* _SET PROBLEM_:
In the Bailey Tally editorial, when was Andrew Bailey appointed as Missouri attorney general to fill a vacancy?

* _EXTRACT TO READ_:
## Begin

The Bailey Tally: Punting on Christian boarding school abuse

ST. LOUIS (MO)
St. Louis Post-Dispatch

May 17, 2024

By The Editorial Board

During his short tenure as Missouri’s top legal official, Attorney General Andrew Bailey has consistently used (and abused) his office to promote an extremist right-wing partisan agenda with a brazenness unheard of even in Missouri politics.

Bailey, appointed to the office to fill a vacancy in January 2023, is seeking the Republican nomination in August to run for a full elected term in November.

In the interest of keeping the public informed about this uniquely problematic public official, the Post-Dispatch Editorial Board has launched this standing summary of Bailey’s more outrageous ideological stunts and abrogations of duty. We have dubbed it The Bailey Tally. It will be updated as needed.

Latest addition: Punting on Christian boarding school abuse

Activists have implored Bailey to use the prominence of his office to highlight alleged physical and sexual abuse of kids at Christian boarding schools — a historic problem in Missouri’s under-regulated private school system and one that critics say is still happening under the radar.

Bailey’s office responded with a generic public statement saying his office doesn’t have jurisdiction to unilaterally investigate “sexual abuse and human trafficking.”

As we noted in a May 17 editorial, Bailey’s entire 16-month tenure to that point had been spent largely in launching and promoting unilateral investigations and lawsuits regarding culture-war issues — including, specifically, a “trafficking” suit against Planned Parenthood based on a fictional girl concocted by a right-wing sting operation.

In fact, even as his office punted on the boarding-school issue, Bailey took to (where else?) Fox News that week to tout his crackdown on businesses that hire illegal immigrants, saying he will “fill the vacuum created by the federal government’s ineptitude” on immigration.

Bailey’s reluctance to get involved in the boarding school debate comes on the heels of attempts by right-wing members of the Legislature in the last session to loosen the already-inadequate state oversight of those Christian facilities to prevent child abuse.

Defending slander on the taxpayers’ dime

In early May, Bailey announced his office would provide the legal defense (on the taxpayers’ dime) for hard-right Missouri state Sens. Rick Brattin, Denny Hoskins and Nick Schroer, who were being sued for defamation by Denton Loudermill.

The senators shared and commented upon social media posts falsely implicating the Kansas man as being involved in the Feb. 14 mass shooting during the Kansas City Chief’s Super Bowl celebration.

The senators’ reposts of the false allegation included the (also false) claim that Loudermill was an illegal immigrant, and they used it to slam the Biden administration’s immigration policies.

## End

* _GIVEN INFORMATION_:
## Begin

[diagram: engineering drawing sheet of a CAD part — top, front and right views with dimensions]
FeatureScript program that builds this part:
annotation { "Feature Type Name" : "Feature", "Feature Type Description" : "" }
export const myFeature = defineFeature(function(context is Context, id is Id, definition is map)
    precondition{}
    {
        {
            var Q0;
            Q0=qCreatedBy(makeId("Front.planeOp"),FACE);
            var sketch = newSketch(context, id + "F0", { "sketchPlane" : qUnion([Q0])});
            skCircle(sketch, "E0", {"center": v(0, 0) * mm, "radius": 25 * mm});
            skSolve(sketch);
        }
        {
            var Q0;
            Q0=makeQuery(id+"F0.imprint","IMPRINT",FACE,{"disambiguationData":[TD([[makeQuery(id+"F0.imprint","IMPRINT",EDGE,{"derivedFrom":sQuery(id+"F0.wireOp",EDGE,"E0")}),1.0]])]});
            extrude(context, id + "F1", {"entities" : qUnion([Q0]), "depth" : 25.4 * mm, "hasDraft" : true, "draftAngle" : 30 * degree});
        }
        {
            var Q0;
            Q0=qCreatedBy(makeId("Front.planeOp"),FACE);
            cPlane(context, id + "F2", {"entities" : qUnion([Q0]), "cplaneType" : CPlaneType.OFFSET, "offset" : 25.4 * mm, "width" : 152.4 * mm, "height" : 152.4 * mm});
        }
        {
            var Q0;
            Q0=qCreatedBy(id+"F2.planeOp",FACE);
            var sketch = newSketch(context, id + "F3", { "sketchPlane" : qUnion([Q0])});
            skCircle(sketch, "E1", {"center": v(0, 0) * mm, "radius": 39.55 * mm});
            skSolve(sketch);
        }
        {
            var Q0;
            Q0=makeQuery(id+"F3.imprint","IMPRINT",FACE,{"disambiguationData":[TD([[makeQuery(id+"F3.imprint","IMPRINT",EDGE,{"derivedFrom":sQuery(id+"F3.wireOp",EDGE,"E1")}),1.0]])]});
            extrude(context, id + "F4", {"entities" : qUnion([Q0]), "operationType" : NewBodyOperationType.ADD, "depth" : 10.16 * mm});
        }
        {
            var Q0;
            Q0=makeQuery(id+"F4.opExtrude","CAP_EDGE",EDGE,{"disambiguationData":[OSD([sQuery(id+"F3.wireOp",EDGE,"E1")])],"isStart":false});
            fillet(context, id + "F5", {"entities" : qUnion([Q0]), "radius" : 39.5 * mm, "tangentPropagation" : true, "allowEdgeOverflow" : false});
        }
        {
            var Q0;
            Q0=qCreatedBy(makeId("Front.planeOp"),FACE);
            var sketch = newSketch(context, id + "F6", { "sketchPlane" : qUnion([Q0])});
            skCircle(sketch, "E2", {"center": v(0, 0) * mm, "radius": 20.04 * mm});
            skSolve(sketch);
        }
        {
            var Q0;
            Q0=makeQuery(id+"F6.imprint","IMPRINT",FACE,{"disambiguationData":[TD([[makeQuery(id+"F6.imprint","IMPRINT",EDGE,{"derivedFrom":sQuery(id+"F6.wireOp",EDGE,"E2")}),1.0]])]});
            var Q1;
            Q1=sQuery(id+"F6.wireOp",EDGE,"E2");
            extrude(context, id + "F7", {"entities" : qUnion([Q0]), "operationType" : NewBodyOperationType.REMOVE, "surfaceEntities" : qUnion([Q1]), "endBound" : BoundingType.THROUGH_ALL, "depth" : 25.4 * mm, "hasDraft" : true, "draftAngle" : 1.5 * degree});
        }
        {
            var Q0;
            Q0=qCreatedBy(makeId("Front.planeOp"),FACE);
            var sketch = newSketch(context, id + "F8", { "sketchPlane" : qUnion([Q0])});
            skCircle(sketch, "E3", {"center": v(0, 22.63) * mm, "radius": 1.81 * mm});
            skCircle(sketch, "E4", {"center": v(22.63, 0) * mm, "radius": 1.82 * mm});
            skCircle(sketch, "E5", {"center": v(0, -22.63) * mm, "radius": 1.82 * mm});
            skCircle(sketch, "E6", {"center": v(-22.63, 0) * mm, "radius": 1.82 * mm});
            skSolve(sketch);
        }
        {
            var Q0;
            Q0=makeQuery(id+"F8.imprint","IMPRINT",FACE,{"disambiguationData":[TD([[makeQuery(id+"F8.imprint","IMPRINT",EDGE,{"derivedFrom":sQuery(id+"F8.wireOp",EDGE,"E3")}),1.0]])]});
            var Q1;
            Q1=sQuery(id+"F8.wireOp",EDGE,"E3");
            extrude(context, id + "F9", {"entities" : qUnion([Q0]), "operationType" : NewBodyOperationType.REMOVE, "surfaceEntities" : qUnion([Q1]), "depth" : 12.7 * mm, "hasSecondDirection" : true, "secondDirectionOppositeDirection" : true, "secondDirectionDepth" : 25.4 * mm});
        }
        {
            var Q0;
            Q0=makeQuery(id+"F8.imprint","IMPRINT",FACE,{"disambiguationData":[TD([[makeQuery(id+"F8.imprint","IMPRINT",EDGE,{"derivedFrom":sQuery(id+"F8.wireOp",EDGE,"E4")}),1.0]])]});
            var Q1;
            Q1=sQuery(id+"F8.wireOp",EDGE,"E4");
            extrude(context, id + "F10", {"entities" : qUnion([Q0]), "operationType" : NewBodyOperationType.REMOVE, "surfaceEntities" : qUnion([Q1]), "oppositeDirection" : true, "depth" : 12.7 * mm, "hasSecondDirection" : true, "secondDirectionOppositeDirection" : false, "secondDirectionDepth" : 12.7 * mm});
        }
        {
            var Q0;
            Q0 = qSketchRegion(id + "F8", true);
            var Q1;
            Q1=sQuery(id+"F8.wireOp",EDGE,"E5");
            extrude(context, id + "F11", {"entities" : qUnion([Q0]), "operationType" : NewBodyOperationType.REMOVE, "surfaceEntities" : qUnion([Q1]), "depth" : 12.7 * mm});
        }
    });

## End

* _PROBLEM SOLUTION_:
January 2023.